Embedded in these five words is the reality and process of transformation. “This tells us that discipleship involves Jesus molding our hearts to become more like his.” Rather than staying at the head level—by merely educating and informing our mind—discipleship must move to the heart level—”there must be a process of transformation in which a work takes place in our heart and affections. (48) Jesus Christ Himself transforms how we see the world, what we value, what we consider important. And the Holy Spirit transforms our inner being, impacting how we live in response.

Fishers of Men

Finally, this verse indicates that action is an inherent response of a disciples. “If our acceptance of Jesus begins in the head and extends to the heart, it leads to a change in what we do with our hands. In other words, a disciple of Jesus is saved for a purpose. This means that we join Jesus on his mission to love and reach a lost and hurting world.” (49) We’re not saved and called to discipleship merely to know things or to be nice people. No, we are saved and called to discipleship in order “to join God’s mission in this world, to participate with God’s purposes in the world.” (50)

[…]

 

Let’s return to our questions at the beginning, What is a disciples? How does your definition match-up with this definition?
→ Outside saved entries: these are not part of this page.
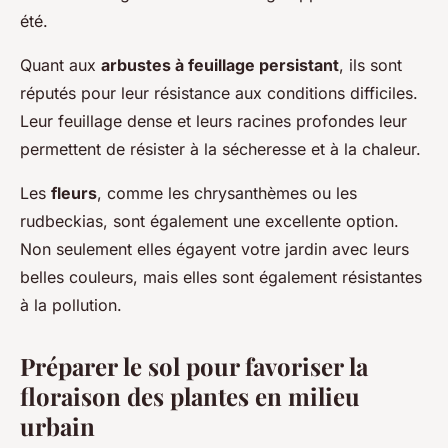
été.
Quant aux
arbustes à feuillage persistant
, ils sont
réputés pour leur résistance aux conditions difficiles.
Leur feuillage dense et leurs racines profondes leur
permettent de résister à la sécheresse et à la chaleur.
Les
fleurs
, comme les chrysanthèmes ou les
rudbeckias, sont également une excellente option.
Non seulement elles égayent votre jardin avec leurs
belles couleurs, mais elles sont également résistantes
à la pollution.
Préparer le sol pour favoriser la
floraison des plantes en milieu
urbain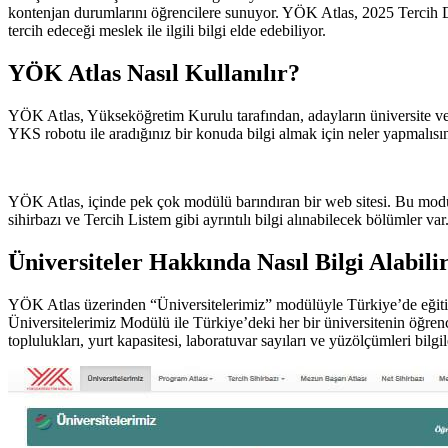
kontenjan durumlarını öğrencilere sunuyor. YÖK Atlas, 2025 Tercih Dö
tercih edeceği meslek ile ilgili bilgi elde edebiliyor.
YÖK Atlas Nasıl Kullanılır?
YÖK Atlas, Yükseköğretim Kurulu tarafından, adayların üniversite ve e
YKS robotu ile aradığınız bir konuda bilgi almak için neler yapmalısın
YÖK Atlas, içinde pek çok modülü barındıran bir web sitesi. Bu modüll
sihirbazı ve Tercih Listem gibi ayrıntılı bilgi alınabilecek bölümle
Üniversiteler Hakkında Nasıl Bilgi Alabili
YÖK Atlas üzerinden “Üniversitelerimiz” modülüyle Türkiye’de eğitim 
Üniversitelerimiz Modülü ile Türkiye’deki her bir üniversitenin öğrenci v
toplulukları, yurt kapasitesi, laboratuvar sayıları ve yüzölçümleri bilgile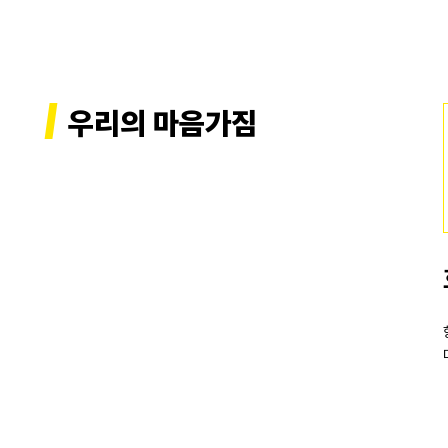
우리의 마음가짐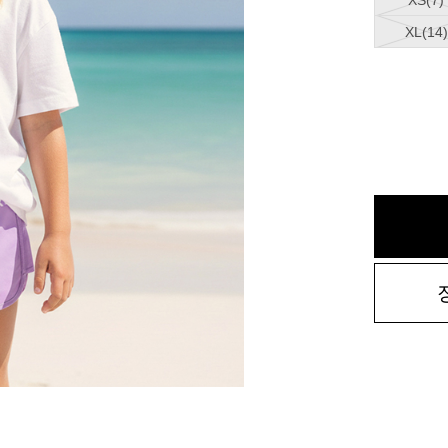
XS(7)
XL(14)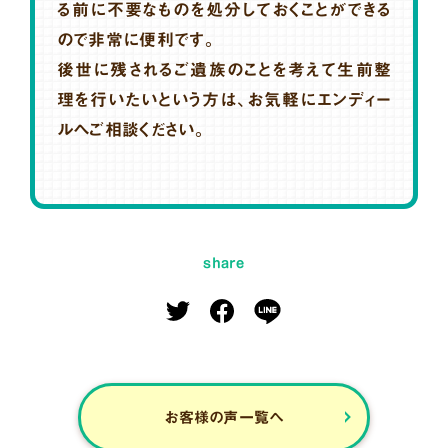
る前に不要なものを処分しておくことができる
ので非常に便利です。
後世に残されるご遺族のことを考えて生前整
理を行いたいという方は、お気軽にエンディー
ルへご相談ください。
share
お客様の声一覧へ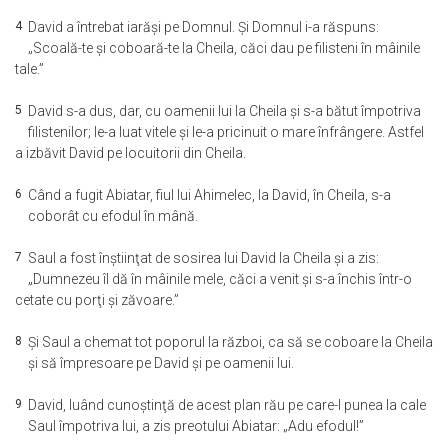
4
David a întrebat iarăşi pe Domnul. Şi Domnul i-a răspuns:
„Scoală-te şi coboară-te la Cheila, căci dau pe filisteni în mâinile
tale.”
5
David s-a dus, dar, cu oamenii lui la Cheila şi s-a bătut împotriva
filistenilor; le-a luat vitele şi le-a pricinuit o mare înfrângere. Astfel
a izbăvit David pe locuitorii din Cheila.
6
Când a fugit Abiatar, fiul lui Ahimelec, la David, în Cheila, s-a
coborât cu efodul în mână.
7
Saul a fost înştiinţat de sosirea lui David la Cheila şi a zis:
„Dumnezeu îl dă în mâinile mele, căci a venit şi s-a închis într-o
cetate cu porţi şi zăvoare.”
8
Şi Saul a chemat tot poporul la război, ca să se coboare la Cheila
şi să împresoare pe David şi pe oamenii lui.
9
David, luând cunoştinţă de acest plan rău pe care-l punea la cale
Saul împotriva lui, a zis preotului Abiatar: „Adu efodul!”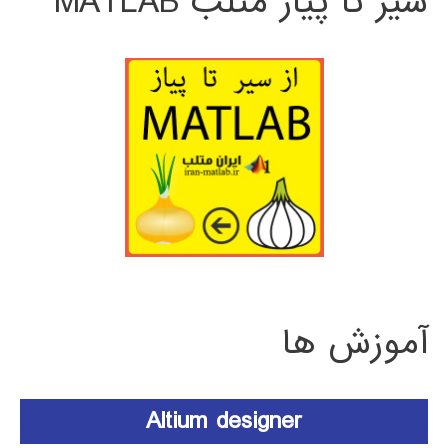
سیر تا پیاز متلب MATLAB
آموزش ها
Altium designer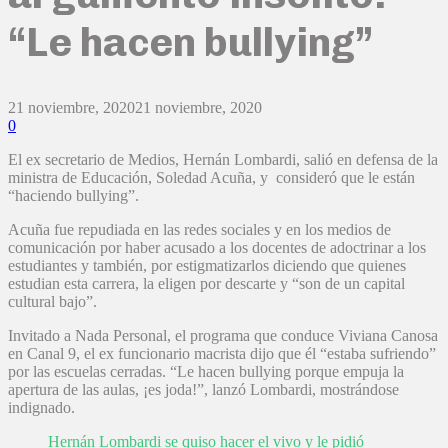
“Le hacen bullying”
21 noviembre, 2020
21 noviembre, 2020
0
El ex secretario de Medios, Hernán Lombardi, salió en defensa de la
ministra de Educación, Soledad Acuña, y consideró que le están
“haciendo bullying”.
Acuña fue repudiada en las redes sociales y en los medios de
comunicación por haber acusado a los docentes de adoctrinar a los
estudiantes y también, por estigmatizarlos diciendo que quienes
estudian esta carrera, la eligen por descarte y “son de un capital
cultural bajo”.
Invitado a Nada Personal, el programa que conduce Viviana Canosa
en Canal 9, el ex funcionario macrista dijo que él “estaba sufriendo”
por las escuelas cerradas. “Le hacen bullying porque empuja la
apertura de las aulas, ¡es joda!”, lanzó Lombardi, mostrándose
indignado.
Hernán Lombardi se quiso hacer el vivo y le pidió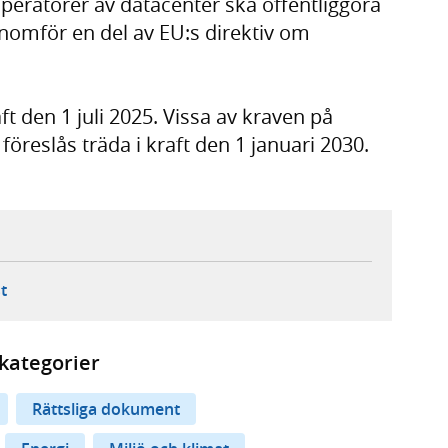
operatörer av datacenter ska offentliggöra
nomför en del av EU:s direktiv om
ft den 1 juli 2025. Vissa av kraven på
öreslås träda i kraft den 1 januari 2030.
ebbplats,
ern webbplats,
 ny flik, extern webbplats,
- öppnar din e-postklient,
t
kategorier
Rättsliga dokument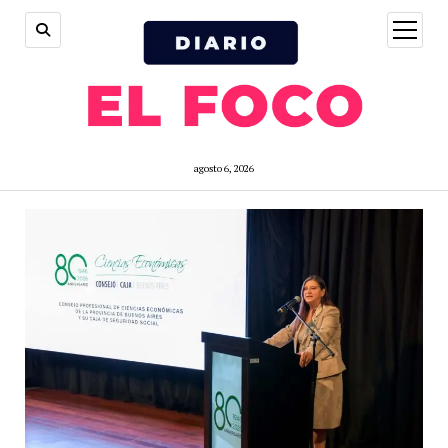
open
menu
agosto 6, 2026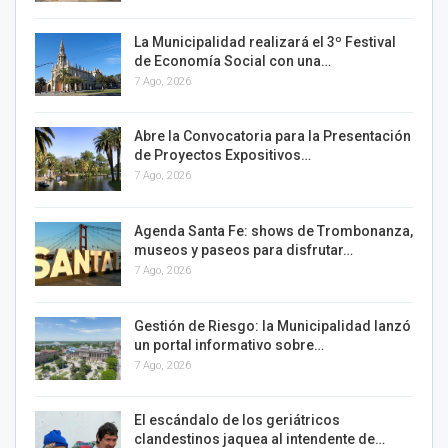
La Municipalidad realizará el 3º Festival
de Economía Social con una…
7 Ago, 2026
Abre la Convocatoria para la Presentación
de Proyectos Expositivos…
7 Ago, 2026
Agenda Santa Fe: shows de Trombonanza,
museos y paseos para disfrutar…
7 Ago, 2026
Gestión de Riesgo: la Municipalidad lanzó
un portal informativo sobre…
7 Ago, 2026
El escándalo de los geriátricos
clandestinos jaquea al intendente de…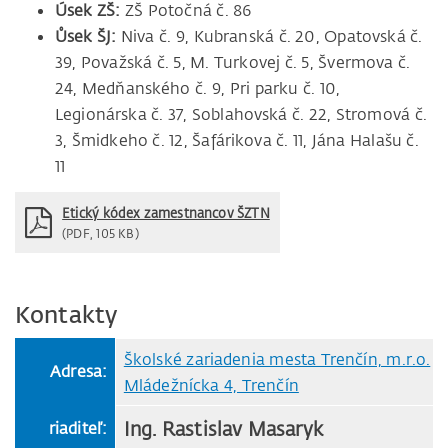
Úsek ZŠ:
ZŠ Potočná č. 86
Ůsek ŠJ:
Niva č. 9, Kubranská č. 20, Opatovská č.
39, Považská č. 5, M. Turkovej č. 5, Švermova č.
24, Medňanského č. 9, Pri parku č. 10,
Legionárska č. 37, Soblahovská č. 22, Stromová č.
3, Šmidkeho č. 12, Šafárikova č. 11, Jána Halašu č.
11
Etický kódex zamestnancov ŠZTN
(PDF, 105 KB)
Kontakty
Školské zariadenia mesta Trenčín, m.r.o.
Adresa:
Mládežnícka 4, Trenčín
Ing. Rastislav Masaryk
riaditeľ: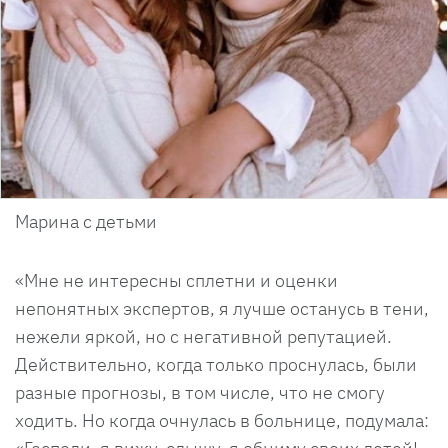
Марина с детьми
«Мне не интересны сплетни и оценки
непонятных экспертов, я лучше останусь в тени,
нежели яркой, но с негативной репутацией.
Действительно, когда только проснулась, были
разные прогнозы, в том числе, что не смогу
ходить. Но когда очнулась в больнице, подумала: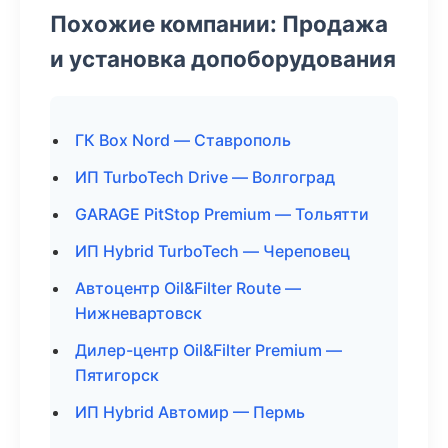
Похожие компании: Продажа
и установка допоборудования
ГК Box Nord — Ставрополь
ИП TurboTech Drive — Волгоград
GARAGE PitStop Premium — Тольятти
ИП Hybrid TurboTech — Череповец
Автоцентр Oil&Filter Route —
Нижневартовск
Дилер-центр Oil&Filter Premium —
Пятигорск
ИП Hybrid Автомир — Пермь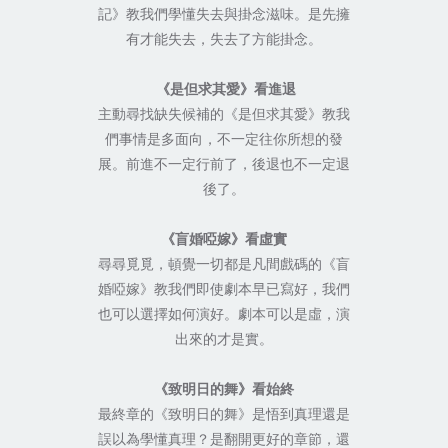
記》教我們學懂失去與掛念滋味。是先擁
有才能失去，失去了方能掛念。
《是但求其愛》看進退
主動尋找缺失候補的《是但求其愛》教我
們事情是多面向，不一定往你所想的發
展。前進不一定行前了，後退也不一定退
後了。
《盲婚啞嫁》看虛實
尋尋覓覓，頓覺一切都是凡間戲碼的《盲
婚啞嫁》教我們即使劇本早已寫好，我們
也可以選擇如何演好。劇本可以是虛，演
出來的才是實。
《致明日的舞》看始終
最終章的《致明日的舞》是悟到真理還是
誤以為學懂真理？是翻開更好的章節，還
More importantly, how does your model of ministry match this definition of  ministry effectiveness? Is every fiber of your ministry centered around producing people who follow Christ, are being changed by Christ, and committed to Christ’s mission in this world? Are you and your ministry making disciples?

Given the state of the American church we need a shift, a discipleshift. A shift from merely converting people to our religious flavor to impacting people in such a way that they give their life and lifestyle to King Jesus. Won’t you consider joining Jim and Bobby and me in making that shift? In you church, in your own Christian life?